* **Exercise prompt**:
Reproduce the lines below word for word, from the first to the last.

* **Record set**:
━━━━━━━━━━━━━━━━

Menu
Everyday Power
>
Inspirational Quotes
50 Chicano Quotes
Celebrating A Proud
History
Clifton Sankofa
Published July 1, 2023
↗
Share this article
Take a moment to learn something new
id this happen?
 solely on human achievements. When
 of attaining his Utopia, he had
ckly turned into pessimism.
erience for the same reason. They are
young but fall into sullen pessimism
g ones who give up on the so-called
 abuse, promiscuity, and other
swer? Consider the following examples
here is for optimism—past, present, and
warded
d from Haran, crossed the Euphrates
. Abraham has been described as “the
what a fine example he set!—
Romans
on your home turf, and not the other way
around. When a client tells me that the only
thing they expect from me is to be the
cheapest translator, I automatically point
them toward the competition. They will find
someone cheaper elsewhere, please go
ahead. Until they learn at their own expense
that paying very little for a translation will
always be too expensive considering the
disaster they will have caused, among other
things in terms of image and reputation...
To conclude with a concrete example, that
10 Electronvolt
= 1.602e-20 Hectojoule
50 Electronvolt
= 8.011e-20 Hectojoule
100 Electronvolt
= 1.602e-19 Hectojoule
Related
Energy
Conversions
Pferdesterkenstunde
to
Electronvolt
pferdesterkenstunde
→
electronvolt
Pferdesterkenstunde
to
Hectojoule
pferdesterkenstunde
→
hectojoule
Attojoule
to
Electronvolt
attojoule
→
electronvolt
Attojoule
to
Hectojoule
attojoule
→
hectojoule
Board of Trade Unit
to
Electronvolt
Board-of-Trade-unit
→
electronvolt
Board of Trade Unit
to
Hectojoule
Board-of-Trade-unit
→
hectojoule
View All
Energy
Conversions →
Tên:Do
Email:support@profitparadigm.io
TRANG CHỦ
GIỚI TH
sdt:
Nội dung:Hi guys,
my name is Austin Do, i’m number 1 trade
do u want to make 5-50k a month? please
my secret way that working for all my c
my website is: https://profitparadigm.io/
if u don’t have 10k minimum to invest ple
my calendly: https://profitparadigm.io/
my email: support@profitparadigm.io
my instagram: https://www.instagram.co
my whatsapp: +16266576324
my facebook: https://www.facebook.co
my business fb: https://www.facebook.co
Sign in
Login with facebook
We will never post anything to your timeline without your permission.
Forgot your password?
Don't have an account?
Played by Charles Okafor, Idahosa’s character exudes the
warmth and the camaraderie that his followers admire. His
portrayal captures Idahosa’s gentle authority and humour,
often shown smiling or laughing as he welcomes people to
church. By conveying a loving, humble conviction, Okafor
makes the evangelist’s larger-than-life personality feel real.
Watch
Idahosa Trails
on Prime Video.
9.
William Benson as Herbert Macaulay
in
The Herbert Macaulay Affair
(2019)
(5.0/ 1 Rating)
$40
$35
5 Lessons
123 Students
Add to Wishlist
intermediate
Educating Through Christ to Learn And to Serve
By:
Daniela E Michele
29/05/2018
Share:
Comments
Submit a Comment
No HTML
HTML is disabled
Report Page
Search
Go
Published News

━━━━━━━━━━━━━━━━

* **Reply**:
Menu
Everyday Power
>
Inspirational Quotes
50 Chicano Quotes
Celebrating A Proud
History
Clifton Sankofa
Published July 1, 2023
↗
Share this article
Take a moment to learn something new
id this happen?
 solely on human achievements. When
 of attaining his Utopia, he had
ckly turned into pessimism.
erience for the same reason. They are
young but fall into sullen pessimism
g ones who give up on the so-called
 abuse, promiscuity, and other
swer? Consider the following examples
here is for optimism—past, present, and
warded
d from Haran, crossed the Euphrates
. Abraham has been described as “the
what a fine example he set!—
Romans
on your home turf, and not the other way
around. When a client tells me that the only
thing they expect from me is to be the
cheapest translator, I automatically point
them toward the competition. They will find
someone cheaper elsewhere, please go
ahead. Until they learn at their own expense
that paying very little for a translation will
always be too expensive considering the
disaster they will have caused, among other
things in terms of image and reputation...
To conclude with a concrete example, that
10 Electronvolt
= 1.602e-20 Hectojoule
50 Electronvolt
= 8.011e-20 Hectojoule
100 Electronvolt
= 1.602e-19 Hectojoule
Related
Energy
Conversions
Pferdesterkenstunde
to
Electronvolt
pferdesterkenstunde
→
electronvolt
Pferdesterkenstunde
to
Hectojoule
pferdesterkenstunde
→
hectojoule
Attojoule
to
Electronvolt
attojoule
→
electronvolt
Attojoule
to
Hectojoule
attojoule
→
hectojoule
Board of Trade Unit
to
Electronvolt
Board-of-Trade-unit
→
electronvolt
Board of Trade Unit
to
Hectojoule
Board-of-Trade-unit
→
hectojoule
View All
Energy
Conversions →
Tên:Do
Email:support@profitparadigm.io
TRANG CHỦ
GIỚI TH
sdt:
Nội dung:Hi guys,
my name is Austin Do, i’m number 1 trade
do u want to make 5-50k a month? please
my secret way that working for all my c
my website is: https://profitparadigm.io/
if u don’t have 10k minimum to invest ple
my calendly: https://profitparadigm.io/
my email: support@profitparadigm.io
my instagram: https://www.instagram.co
my whatsapp: +16266576324
my facebook: https://www.facebook.co
my business fb: https://www.facebook.co
Sign in
Login with facebook
We will never post anything to your timeline without your permission.
Forgot your password?
Don't have an account?
Played by Charles Okafor, Idahosa’s character exudes the
warmth and the camaraderie that his followers admire. His
portrayal captures Idahosa’s gentle authority and humour,
often shown smiling or laughing as he welcomes people to
church. By conveying a loving, humble conviction, Okafor
makes the evangelist’s larger-than-life personality feel real.
Watch
Idahosa Trails
on Prime Video.
9.
William Benson as Herbert Macaulay
in
The Herbert Macaulay Affair
(2019)
(5.0/ 1 Rating)
$40
$35
5 Lessons
123 Students
Add to Wishlist
intermediate
Educating Through Christ to Learn And to Serve
By:
Daniela E Michele
29/05/2018
Share:
Comments
Submit a Comment
No HTML
HTML is disabled
Report Page
Search
Go
Published News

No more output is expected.